The broad outlines the State Council for Educator Effectiveness delivered to the State Board of Education included 60 recommendations that the board will use to devise rules and regulations.
Those recommendations comprise an important foundational document for the work ahead.
Effective teachers will ensure “equitable learning opportunities and growth for all students.” And effective principals will be “responsible for the collective success of their schools.”
That sliver of the panel’s work provides an idea of the broader principles.
Next, the State Board of Education will issue rules, which are due in the fall. And the state Department of Education will get to work devising a model evaluation system, and creating measurement tools for subjects and grades not covered by the Colorado Student Assessment Program, or CSAP.
As the process continues, the shape of the evaluation system will come into focus, as will the cost. Both are crucial concerns.
Since Colorado is a local-control state when it comes to schools, the rubber will meet the road at the district level. Whether districts use the new evaluation process to, as one member of the panel told us, have the hard conversations is key to success of the system.

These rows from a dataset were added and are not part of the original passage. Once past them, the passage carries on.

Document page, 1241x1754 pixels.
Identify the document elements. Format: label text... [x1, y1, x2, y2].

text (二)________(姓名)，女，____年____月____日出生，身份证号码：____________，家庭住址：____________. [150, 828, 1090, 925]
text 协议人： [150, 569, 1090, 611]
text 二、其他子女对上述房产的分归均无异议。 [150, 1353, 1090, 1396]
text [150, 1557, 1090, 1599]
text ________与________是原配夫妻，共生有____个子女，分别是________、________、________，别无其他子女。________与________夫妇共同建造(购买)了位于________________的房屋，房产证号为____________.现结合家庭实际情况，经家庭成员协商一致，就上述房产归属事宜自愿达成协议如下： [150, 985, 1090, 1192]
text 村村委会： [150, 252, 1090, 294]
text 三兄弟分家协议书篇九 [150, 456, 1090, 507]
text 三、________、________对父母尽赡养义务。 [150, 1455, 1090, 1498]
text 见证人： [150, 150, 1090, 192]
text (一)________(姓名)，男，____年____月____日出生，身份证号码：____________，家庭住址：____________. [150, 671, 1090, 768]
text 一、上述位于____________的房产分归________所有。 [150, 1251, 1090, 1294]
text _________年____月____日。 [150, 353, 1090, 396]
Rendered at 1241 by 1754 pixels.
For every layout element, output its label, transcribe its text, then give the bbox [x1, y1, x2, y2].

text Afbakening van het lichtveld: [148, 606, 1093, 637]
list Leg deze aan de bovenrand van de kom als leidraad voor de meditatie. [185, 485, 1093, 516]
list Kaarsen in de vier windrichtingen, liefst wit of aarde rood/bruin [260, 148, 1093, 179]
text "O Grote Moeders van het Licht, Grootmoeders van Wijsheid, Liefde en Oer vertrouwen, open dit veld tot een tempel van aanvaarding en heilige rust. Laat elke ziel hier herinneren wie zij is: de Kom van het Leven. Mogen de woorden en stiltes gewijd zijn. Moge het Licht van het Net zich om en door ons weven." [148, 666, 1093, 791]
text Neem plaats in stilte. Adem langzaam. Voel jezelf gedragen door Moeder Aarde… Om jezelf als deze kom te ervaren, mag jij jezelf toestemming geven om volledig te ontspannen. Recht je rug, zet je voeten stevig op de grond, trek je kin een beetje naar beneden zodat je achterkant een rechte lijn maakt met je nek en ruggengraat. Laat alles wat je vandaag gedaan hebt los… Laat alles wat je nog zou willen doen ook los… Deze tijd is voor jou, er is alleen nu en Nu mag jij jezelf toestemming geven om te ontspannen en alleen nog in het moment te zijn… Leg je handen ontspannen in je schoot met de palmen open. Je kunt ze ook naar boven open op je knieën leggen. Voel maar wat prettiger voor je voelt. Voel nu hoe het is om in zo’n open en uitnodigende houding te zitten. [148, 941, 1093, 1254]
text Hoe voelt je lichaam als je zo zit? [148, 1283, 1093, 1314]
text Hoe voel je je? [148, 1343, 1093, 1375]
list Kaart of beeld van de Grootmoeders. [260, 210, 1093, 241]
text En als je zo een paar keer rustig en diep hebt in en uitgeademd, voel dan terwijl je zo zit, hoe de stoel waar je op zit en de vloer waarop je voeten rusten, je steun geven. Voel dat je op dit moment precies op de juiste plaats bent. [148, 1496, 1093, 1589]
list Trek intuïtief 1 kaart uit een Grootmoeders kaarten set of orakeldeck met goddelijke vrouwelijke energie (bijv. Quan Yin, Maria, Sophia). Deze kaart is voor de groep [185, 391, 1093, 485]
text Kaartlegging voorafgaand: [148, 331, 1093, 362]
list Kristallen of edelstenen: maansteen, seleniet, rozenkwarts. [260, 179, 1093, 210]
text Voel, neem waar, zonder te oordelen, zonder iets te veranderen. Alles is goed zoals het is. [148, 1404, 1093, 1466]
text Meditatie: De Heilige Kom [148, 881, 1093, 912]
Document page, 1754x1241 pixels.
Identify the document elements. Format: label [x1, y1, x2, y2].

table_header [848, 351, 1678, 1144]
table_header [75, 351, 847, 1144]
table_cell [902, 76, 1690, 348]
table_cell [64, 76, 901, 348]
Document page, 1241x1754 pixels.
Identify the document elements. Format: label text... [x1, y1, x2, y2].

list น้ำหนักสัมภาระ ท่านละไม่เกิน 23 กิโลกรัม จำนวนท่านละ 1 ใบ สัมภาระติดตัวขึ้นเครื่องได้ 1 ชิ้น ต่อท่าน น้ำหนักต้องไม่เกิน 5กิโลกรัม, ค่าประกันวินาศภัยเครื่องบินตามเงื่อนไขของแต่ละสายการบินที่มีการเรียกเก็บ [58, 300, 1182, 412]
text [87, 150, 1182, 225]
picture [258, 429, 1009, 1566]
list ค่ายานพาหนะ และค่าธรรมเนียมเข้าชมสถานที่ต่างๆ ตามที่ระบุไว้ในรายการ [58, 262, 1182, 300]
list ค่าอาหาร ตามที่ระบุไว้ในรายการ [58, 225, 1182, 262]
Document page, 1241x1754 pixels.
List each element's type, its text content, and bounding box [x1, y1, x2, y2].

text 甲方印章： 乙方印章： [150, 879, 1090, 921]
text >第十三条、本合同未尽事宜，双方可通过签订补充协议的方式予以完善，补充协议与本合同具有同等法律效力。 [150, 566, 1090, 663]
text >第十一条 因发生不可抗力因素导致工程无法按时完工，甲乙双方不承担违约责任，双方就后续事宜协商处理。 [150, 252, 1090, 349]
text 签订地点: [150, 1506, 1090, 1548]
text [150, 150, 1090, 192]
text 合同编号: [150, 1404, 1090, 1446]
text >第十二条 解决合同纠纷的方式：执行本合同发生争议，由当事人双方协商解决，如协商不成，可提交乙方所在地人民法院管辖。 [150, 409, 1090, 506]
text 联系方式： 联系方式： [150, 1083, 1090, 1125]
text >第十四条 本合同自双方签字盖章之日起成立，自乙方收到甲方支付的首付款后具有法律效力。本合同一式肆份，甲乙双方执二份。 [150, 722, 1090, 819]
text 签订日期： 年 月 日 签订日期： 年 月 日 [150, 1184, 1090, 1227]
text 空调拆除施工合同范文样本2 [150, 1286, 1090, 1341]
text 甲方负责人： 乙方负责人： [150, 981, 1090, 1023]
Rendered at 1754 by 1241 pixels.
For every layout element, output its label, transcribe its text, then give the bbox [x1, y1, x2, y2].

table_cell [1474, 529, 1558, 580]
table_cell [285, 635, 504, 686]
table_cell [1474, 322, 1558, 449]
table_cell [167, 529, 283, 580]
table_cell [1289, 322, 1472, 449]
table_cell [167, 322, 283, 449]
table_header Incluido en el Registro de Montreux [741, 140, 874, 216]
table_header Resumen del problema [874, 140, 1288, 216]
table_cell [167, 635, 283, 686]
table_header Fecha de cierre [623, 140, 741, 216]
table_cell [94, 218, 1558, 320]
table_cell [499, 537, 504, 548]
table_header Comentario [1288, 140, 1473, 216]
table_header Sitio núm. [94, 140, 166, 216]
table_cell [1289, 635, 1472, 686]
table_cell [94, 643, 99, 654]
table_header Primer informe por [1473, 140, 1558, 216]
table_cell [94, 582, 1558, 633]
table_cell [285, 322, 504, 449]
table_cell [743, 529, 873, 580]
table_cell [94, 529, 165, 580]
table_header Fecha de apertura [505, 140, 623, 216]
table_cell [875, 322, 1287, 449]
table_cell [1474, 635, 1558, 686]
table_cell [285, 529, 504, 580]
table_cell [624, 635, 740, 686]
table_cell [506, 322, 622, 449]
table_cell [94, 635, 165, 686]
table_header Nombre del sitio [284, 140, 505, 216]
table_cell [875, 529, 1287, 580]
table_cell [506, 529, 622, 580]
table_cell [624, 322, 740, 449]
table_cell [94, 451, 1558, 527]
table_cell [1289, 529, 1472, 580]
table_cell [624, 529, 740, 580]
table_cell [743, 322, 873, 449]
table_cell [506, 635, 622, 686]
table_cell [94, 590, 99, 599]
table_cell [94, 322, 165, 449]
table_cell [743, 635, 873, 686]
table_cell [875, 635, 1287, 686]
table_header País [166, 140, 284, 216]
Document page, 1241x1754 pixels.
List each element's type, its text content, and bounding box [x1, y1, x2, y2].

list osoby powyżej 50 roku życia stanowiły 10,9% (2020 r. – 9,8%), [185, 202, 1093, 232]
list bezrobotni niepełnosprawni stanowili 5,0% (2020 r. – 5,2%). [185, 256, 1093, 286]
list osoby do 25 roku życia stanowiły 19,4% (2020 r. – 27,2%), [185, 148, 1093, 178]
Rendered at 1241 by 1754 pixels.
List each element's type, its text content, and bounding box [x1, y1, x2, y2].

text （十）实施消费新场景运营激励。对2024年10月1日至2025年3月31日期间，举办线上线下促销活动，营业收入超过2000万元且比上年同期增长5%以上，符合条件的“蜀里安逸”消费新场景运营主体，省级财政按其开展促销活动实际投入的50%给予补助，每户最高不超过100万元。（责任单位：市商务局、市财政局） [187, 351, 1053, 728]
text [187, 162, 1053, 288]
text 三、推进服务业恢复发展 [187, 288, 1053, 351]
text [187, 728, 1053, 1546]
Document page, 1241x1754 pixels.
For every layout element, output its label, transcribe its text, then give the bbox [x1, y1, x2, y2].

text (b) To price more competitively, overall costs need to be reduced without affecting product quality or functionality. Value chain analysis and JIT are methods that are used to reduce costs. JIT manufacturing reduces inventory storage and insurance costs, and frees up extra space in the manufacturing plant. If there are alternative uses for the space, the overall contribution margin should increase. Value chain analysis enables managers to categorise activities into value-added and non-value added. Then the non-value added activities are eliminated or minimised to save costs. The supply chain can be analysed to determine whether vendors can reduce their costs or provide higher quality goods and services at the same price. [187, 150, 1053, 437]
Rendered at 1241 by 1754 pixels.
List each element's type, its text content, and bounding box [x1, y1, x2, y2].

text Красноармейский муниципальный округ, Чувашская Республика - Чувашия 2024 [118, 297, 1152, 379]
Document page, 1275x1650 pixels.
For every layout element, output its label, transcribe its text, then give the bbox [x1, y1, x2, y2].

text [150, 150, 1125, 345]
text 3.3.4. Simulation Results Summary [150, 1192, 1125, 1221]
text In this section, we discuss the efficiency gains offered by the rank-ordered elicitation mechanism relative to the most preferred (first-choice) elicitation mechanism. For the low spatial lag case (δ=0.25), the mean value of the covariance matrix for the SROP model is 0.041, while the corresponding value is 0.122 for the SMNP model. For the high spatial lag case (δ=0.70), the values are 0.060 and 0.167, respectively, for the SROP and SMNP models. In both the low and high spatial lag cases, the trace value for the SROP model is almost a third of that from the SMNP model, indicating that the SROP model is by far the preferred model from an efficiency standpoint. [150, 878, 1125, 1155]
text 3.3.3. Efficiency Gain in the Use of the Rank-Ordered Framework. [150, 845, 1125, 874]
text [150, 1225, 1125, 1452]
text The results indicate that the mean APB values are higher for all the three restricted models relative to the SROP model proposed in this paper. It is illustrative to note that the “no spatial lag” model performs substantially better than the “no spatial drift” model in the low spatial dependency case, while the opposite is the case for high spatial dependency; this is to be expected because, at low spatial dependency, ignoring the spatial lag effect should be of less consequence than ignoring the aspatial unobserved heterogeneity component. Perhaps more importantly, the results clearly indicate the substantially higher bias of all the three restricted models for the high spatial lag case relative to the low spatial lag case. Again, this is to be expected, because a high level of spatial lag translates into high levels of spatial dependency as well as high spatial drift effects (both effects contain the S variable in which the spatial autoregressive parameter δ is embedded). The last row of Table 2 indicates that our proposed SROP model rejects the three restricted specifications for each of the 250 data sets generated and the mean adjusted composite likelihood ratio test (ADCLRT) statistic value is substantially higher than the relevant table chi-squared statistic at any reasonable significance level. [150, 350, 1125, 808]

It will be a culture change for many schools, but principals must use the new evaluation tools—and teacher improvement supports—to help teachers improve or help them move along.
The cost of putting the system into action is something the state needs to be conscious of as well. At this point, a consultant has estimated districts could face an initial cost of $53 per student. Other costs could follow, and it could be particularly expensive to help those teachers deemed ineffective.
At a time when districts are facing state funding cuts, those will be difficult costs to absorb. It’s unfortunate the state did not win a Race to the Top federal grant—an opportunity scuttled by opponents of the teacher evaluation bill, including the Colorado Education Association.
Perhaps there are other federal grants or funding sources that state officials can pursue. Grant givers may find this state’s efforts worth funding since Colorado’s law and evaluation system are leading-edge reforms being replicated around the country.
There’s a long road ahead before a new way of looking at teachers and principals is fully deployed in Colorado. We hope the ensuing steps are as sound and purposeful at this one.